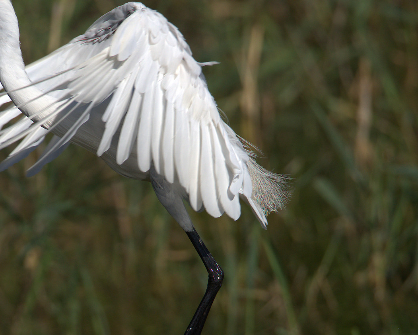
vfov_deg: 1.2
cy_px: 234
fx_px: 15911
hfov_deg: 1.5
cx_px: 132
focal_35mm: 1286
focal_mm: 600
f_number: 8
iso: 500
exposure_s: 1/2500
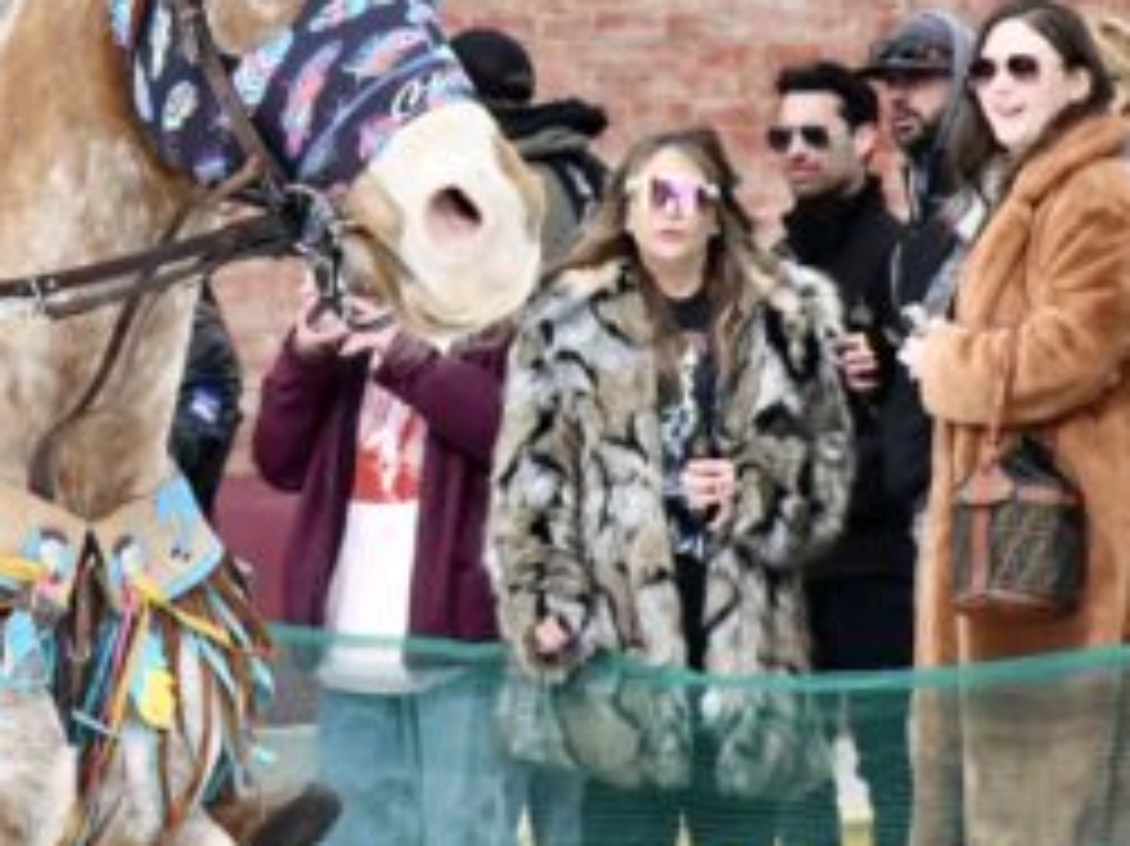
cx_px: 302
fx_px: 20132
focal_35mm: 617
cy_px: 117
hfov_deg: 3.2
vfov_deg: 2.4
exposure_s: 1/2500
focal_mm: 140
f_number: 13
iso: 3200
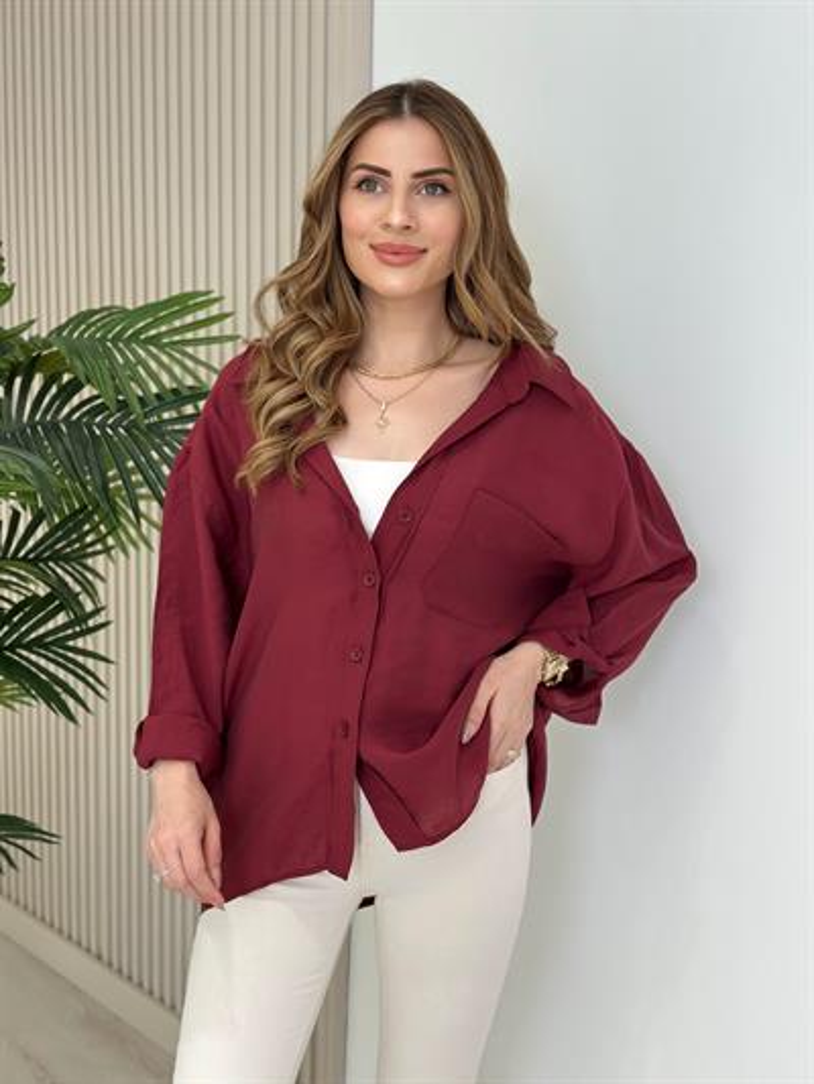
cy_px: 542
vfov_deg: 39.6
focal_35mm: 48
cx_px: 407
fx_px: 1504
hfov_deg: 30.3
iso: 80
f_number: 1.78
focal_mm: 6.86
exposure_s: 1/221
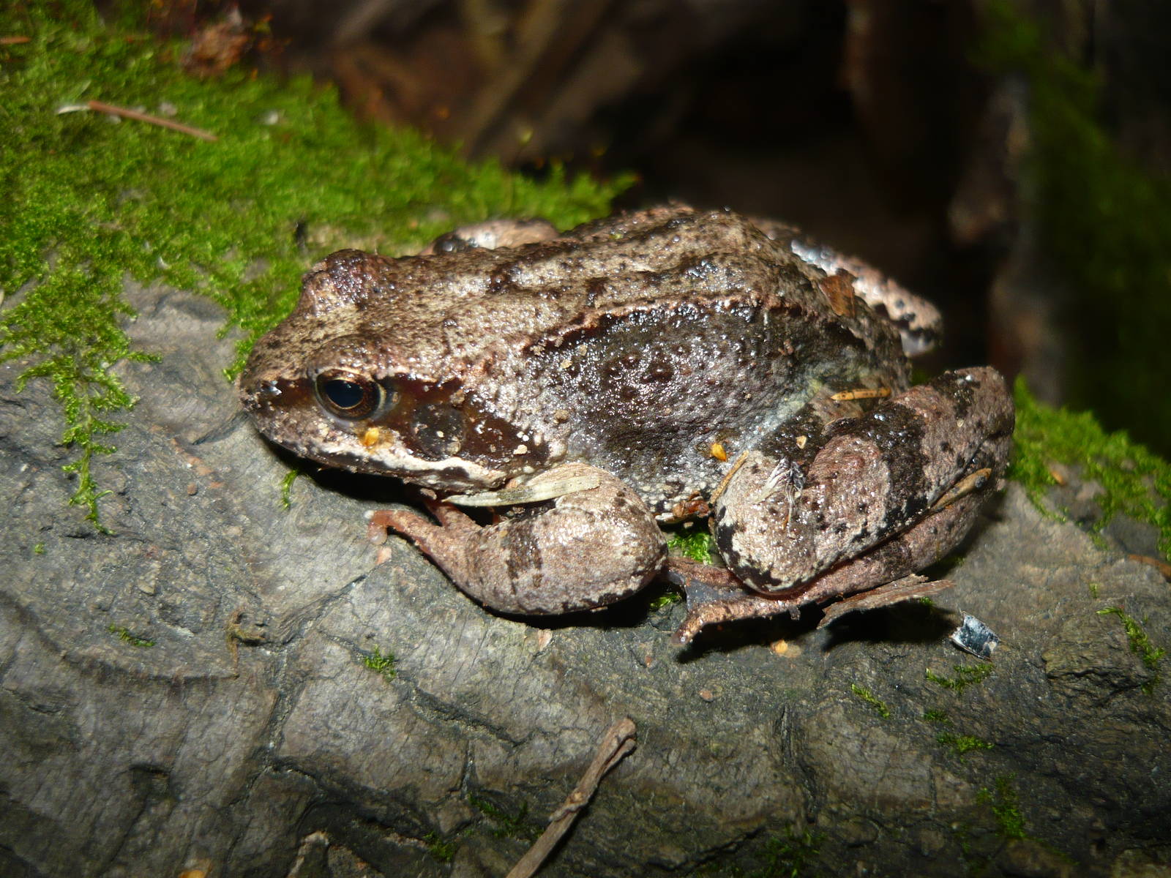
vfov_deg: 42.9
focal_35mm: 33
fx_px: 1116
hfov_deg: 55.4
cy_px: 439
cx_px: 586
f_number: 2.8
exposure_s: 1/30
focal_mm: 5.5
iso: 100
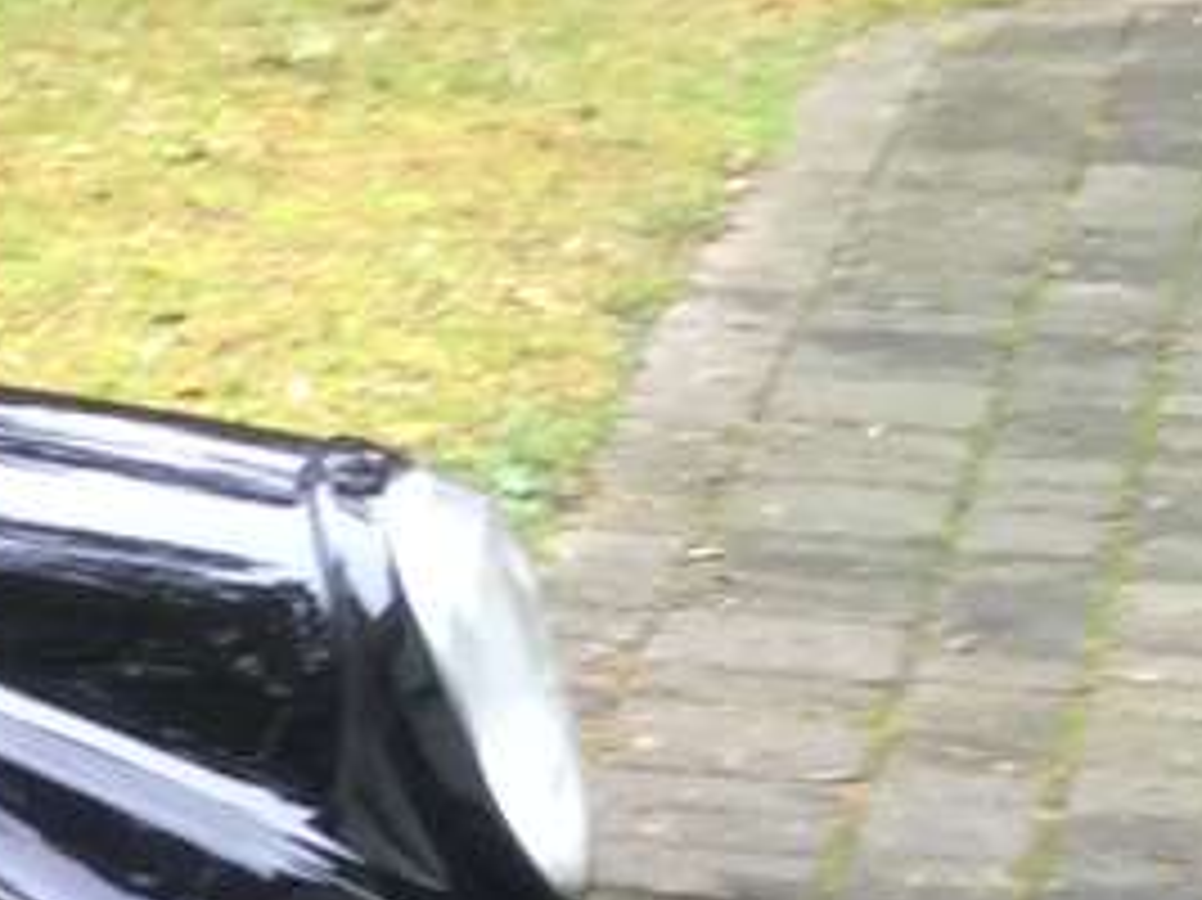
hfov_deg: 7.6
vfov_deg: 6.8
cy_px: 1134
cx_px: -2841
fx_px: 7532
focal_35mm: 217
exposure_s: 1/33
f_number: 2.2
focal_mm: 4.15
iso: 40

* What you need to do: The entries above are to be repeated exactly, except for any pictures.

* Answer box:
vfov_deg: 1.2
cy_px: 234
fx_px: 15911
hfov_deg: 1.5
cx_px: 132
focal_35mm: 1286
focal_mm: 600
f_number: 8
iso: 500
exposure_s: 1/2500
cx_px: 302
fx_px: 20132
focal_35mm: 617
cy_px: 117
hfov_deg: 3.2
vfov_deg: 2.4
exposure_s: 1/2500
focal_mm: 140
f_number: 13
iso: 3200
cy_px: 542
vfov_deg: 39.6
focal_35mm: 48
cx_px: 407
fx_px: 1504
hfov_deg: 30.3
iso: 80
f_number: 1.78
focal_mm: 6.86
exposure_s: 1/221
vfov_deg: 42.9
focal_35mm: 33
fx_px: 1116
hfov_deg: 55.4
cy_px: 439
cx_px: 586
f_number: 2.8
exposure_s: 1/30
focal_mm: 5.5
iso: 100
hfov_deg: 7.6
vfov_deg: 6.8
cy_px: 1134
cx_px: -2841
fx_px: 7532
focal_35mm: 217
exposure_s: 1/33
f_number: 2.2
focal_mm: 4.15
iso: 40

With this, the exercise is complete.